In the case of workhouses they went wrong because although they had the right idea by putting them out for private management, there was too little government oversight. We've gotten better at that since then, plus liberal values have permeated the society far more, so that no one is going to let a workhouse run as a business become abusive. Someone in authority will claim oversight and regulatory power and keep things in line.
Dave
19 - bliffle
What silliness has been voiced here since my post #11.
Workhouses for the poor are NOT instituted to help the poor and provide them with 3 hot meals a day and a warm place to sleep. Anyone with an eye in his head can see that everywhere this has been done that the cheap privatizers responsible ALWAYS drive the expenditures down to gruel and a diseased blanket.
Do you really think that Dave Nalle suddenly gives a care about the fortunes of the miserable? How deluded must you be?

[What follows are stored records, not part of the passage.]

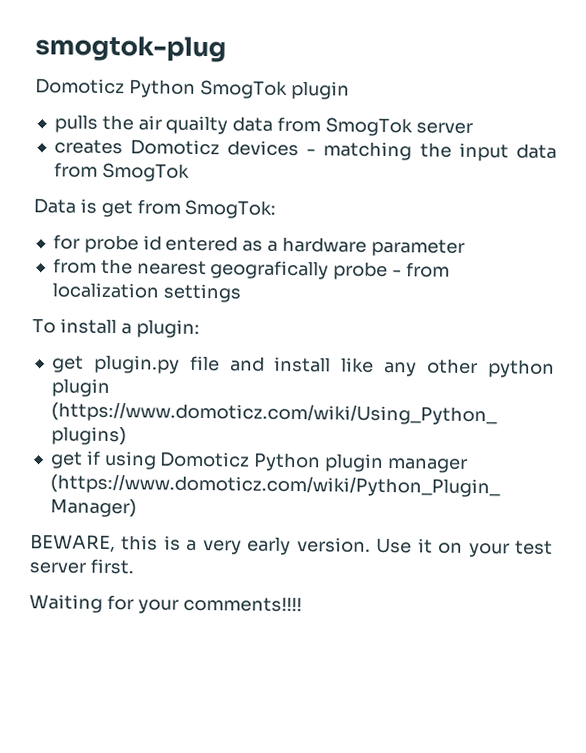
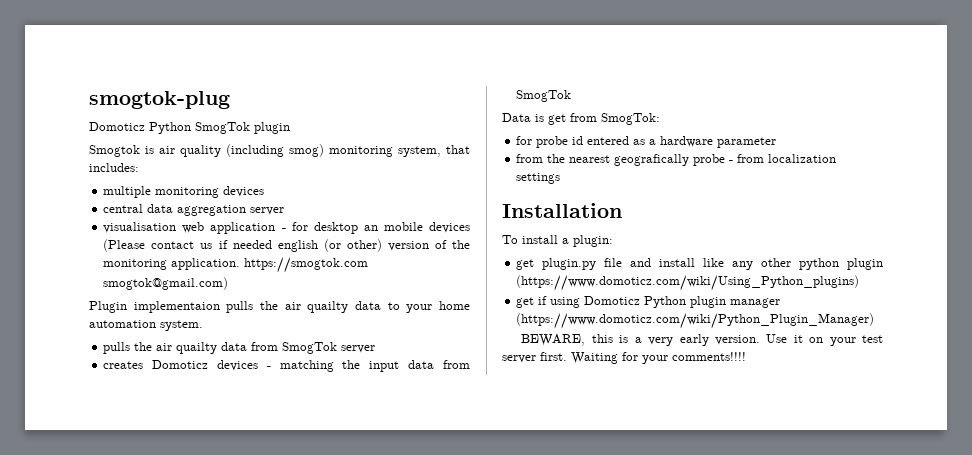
(350, 90) none -> [89,144,470,157] [89,163,139,172] [103,186,265,198] [103,204,285,216] [103,222,470,234] [103,239,470,252] [103,257,369,273] [103,277,229,290] [89,301,470,313] [89,320,203,331] // Smogtok is air quality (including smog) monitoring system, that includes: // multiple monitoring devices // central data aggregation server // visualisation web application - for desktop an mobile devices (Please contact us if needed english (or other) version of the monitoring application. https://smogtok.com smogtok@gmail.com) // Plugin implementaion pulls the air quailty data to your home automation system.
(242, 293) none -> [502,203,622,218] // Installation
(134, 566) // -> (567, 356) none

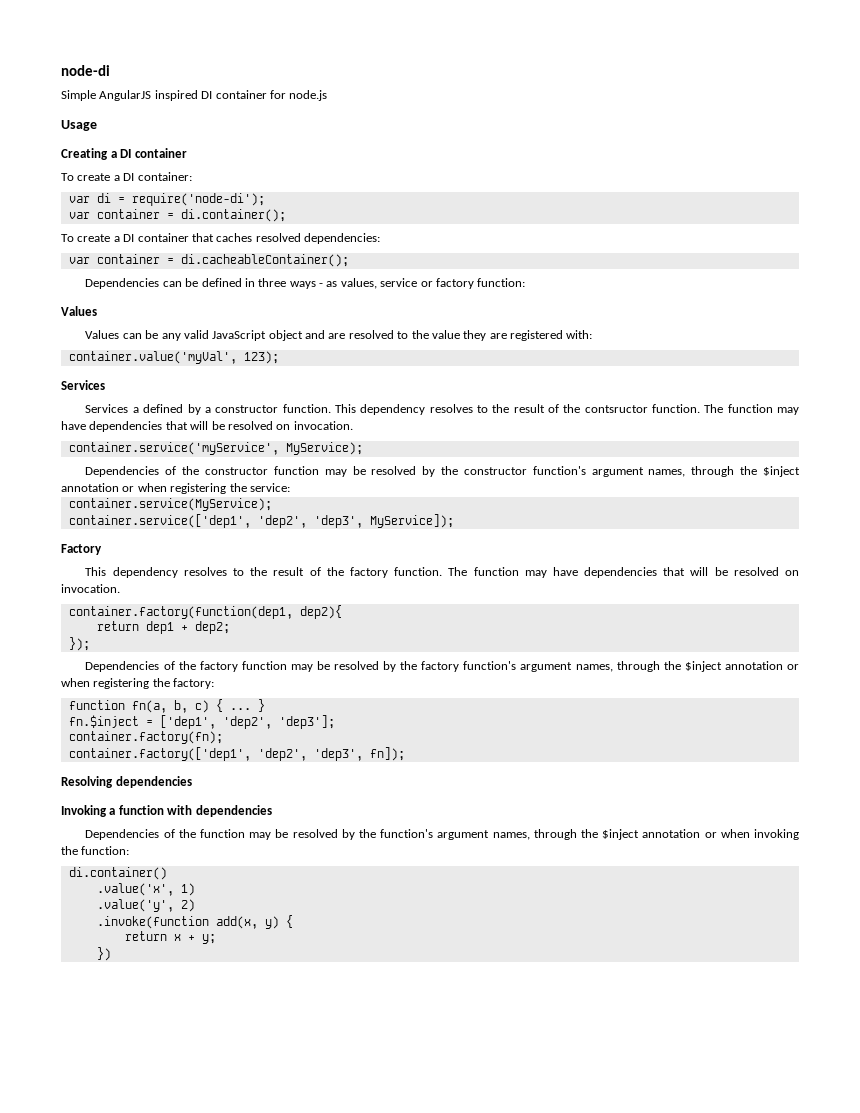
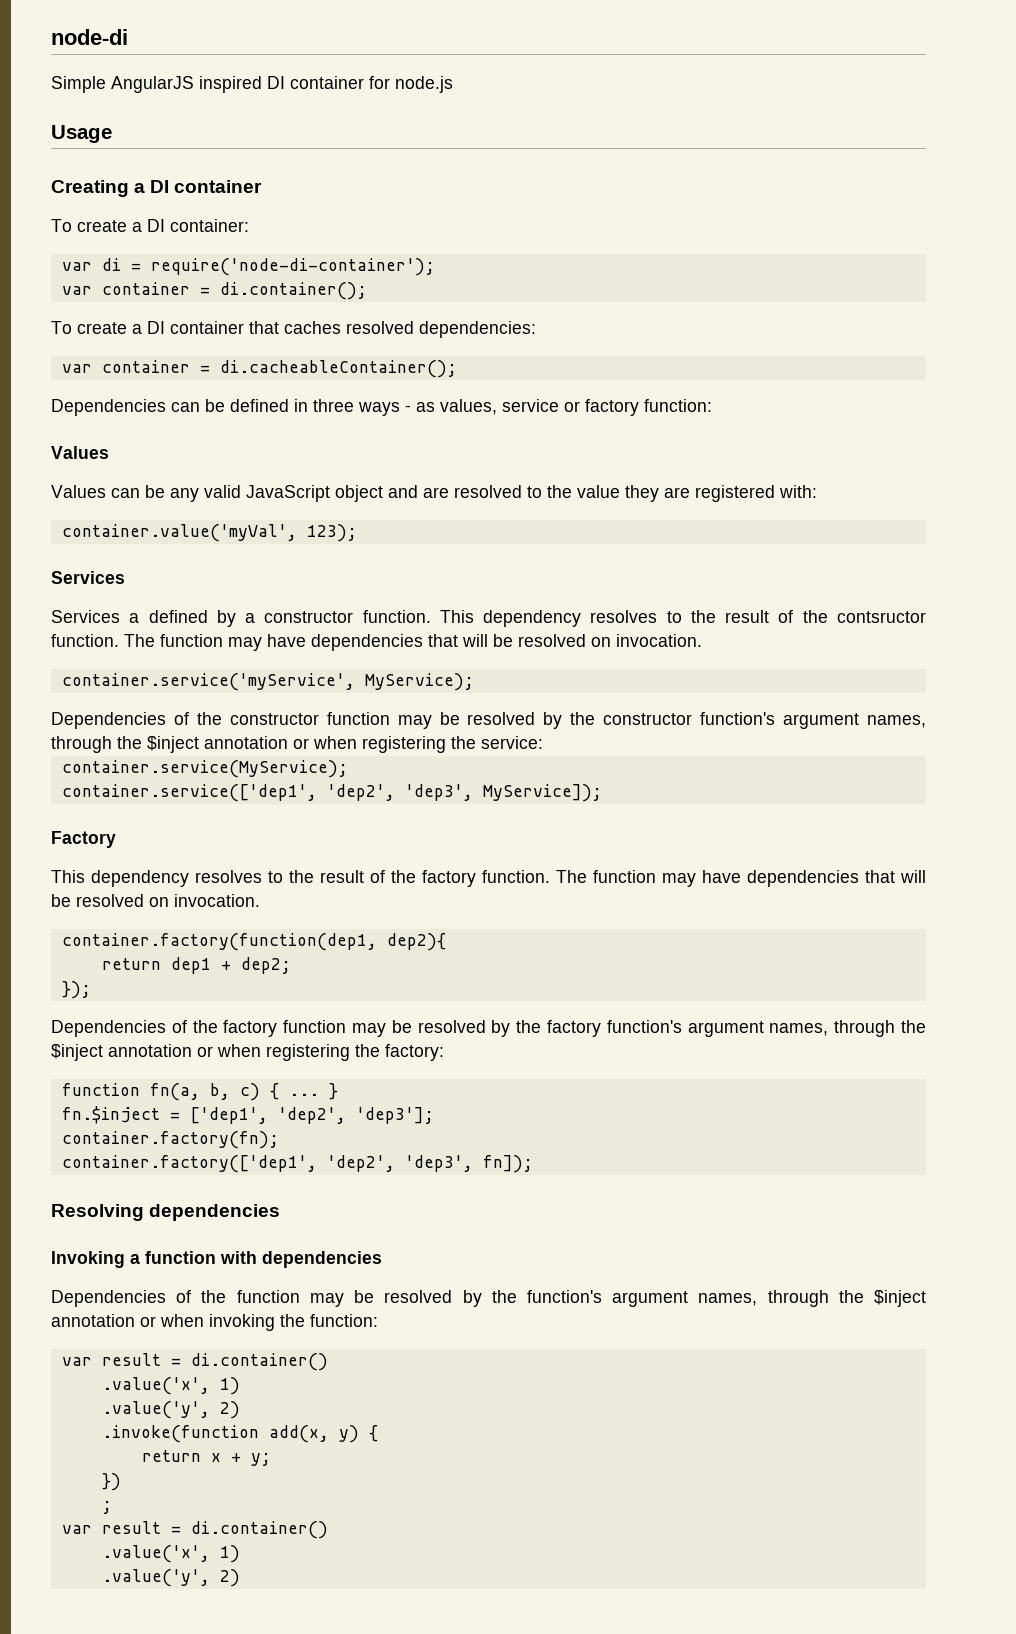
[131,193,265,206] require('node-di'); -> [150,258,435,276] require('node-di-container');
(130, 850) none -> [61,1353,181,1366] var result =
(111, 954) none -> [101,1501,112,1514] [61,1521,328,1539] [101,1545,240,1563] [101,1569,240,1587] // ; // var result = di.container() // .value('x', 1) // .value('y', 2)

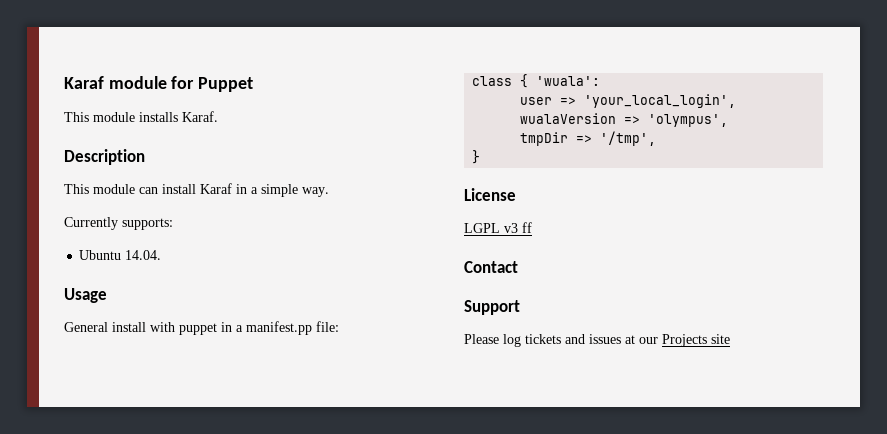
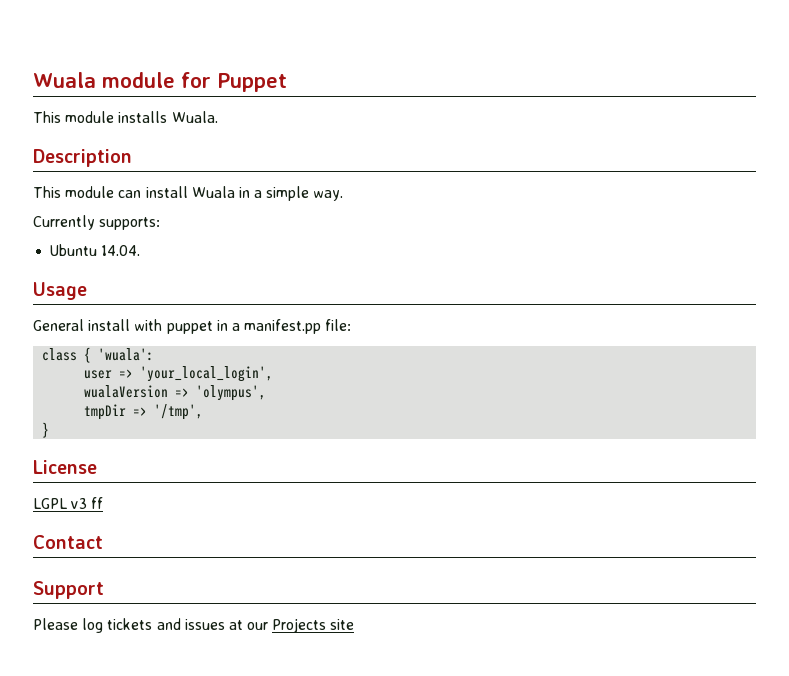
[64,76,104,89] Karaf -> [33,72,96,88] Wuala
[182,111,218,122] Karaf. -> [171,111,218,123] Wuala.
[200,183,232,194] Karaf -> [191,186,235,198] Wuala

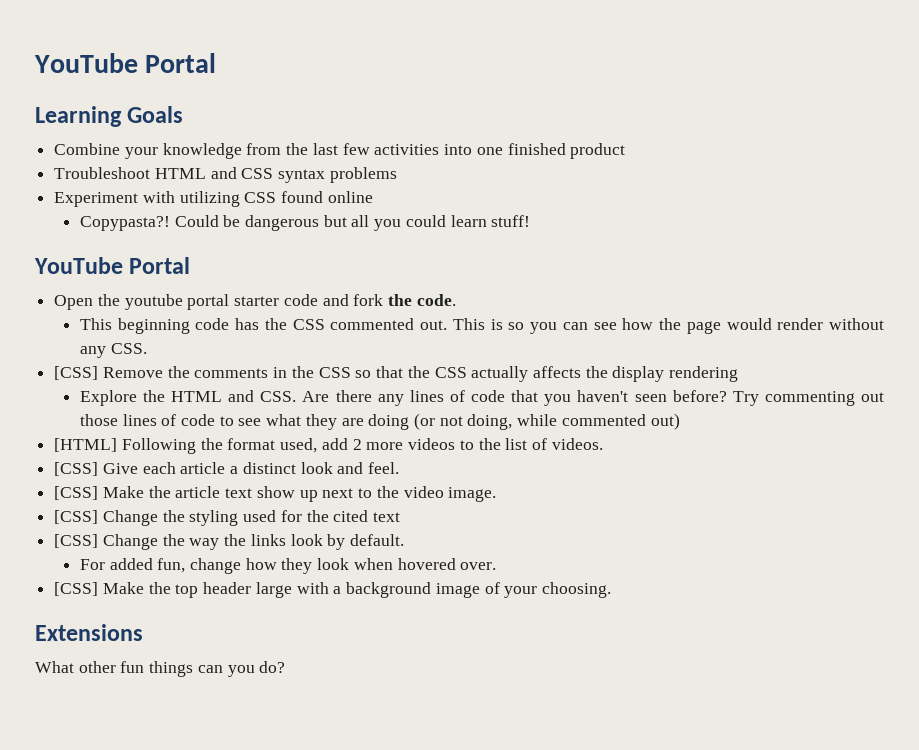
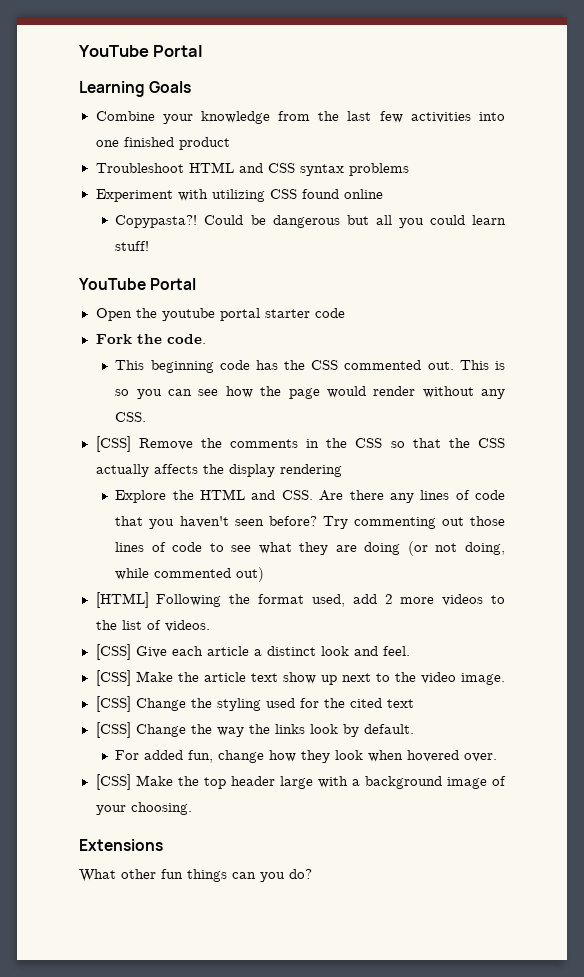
[322,294,384,306] and fork -> [95,334,132,344] // Fork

Workhouses, which have always been miserable disease-ridden holes within which people die with alarming suddenness, have ALWAYS been with the intention of punishing the poor and unfortunate. "So that they may improve" is always the given excuse.
That's why the poor avoid them like the plague. They are horrible. And there is NO way to improve workhouses. Because at the very center of the whole scheme is not help, but PUNISHMENT. They are invented by punishers, not helpers.
Take a look at the people who advocate workhouses.
So, as I said before, the purpose of workhouses is to improve the 'morals' and behaviour of failed people.
In that case, why not workhouses for the rich failures we find all around us? Perhaps they'll do better in the future.
Isn't that what Mao did with his "8th of May" camps? And didn't it work?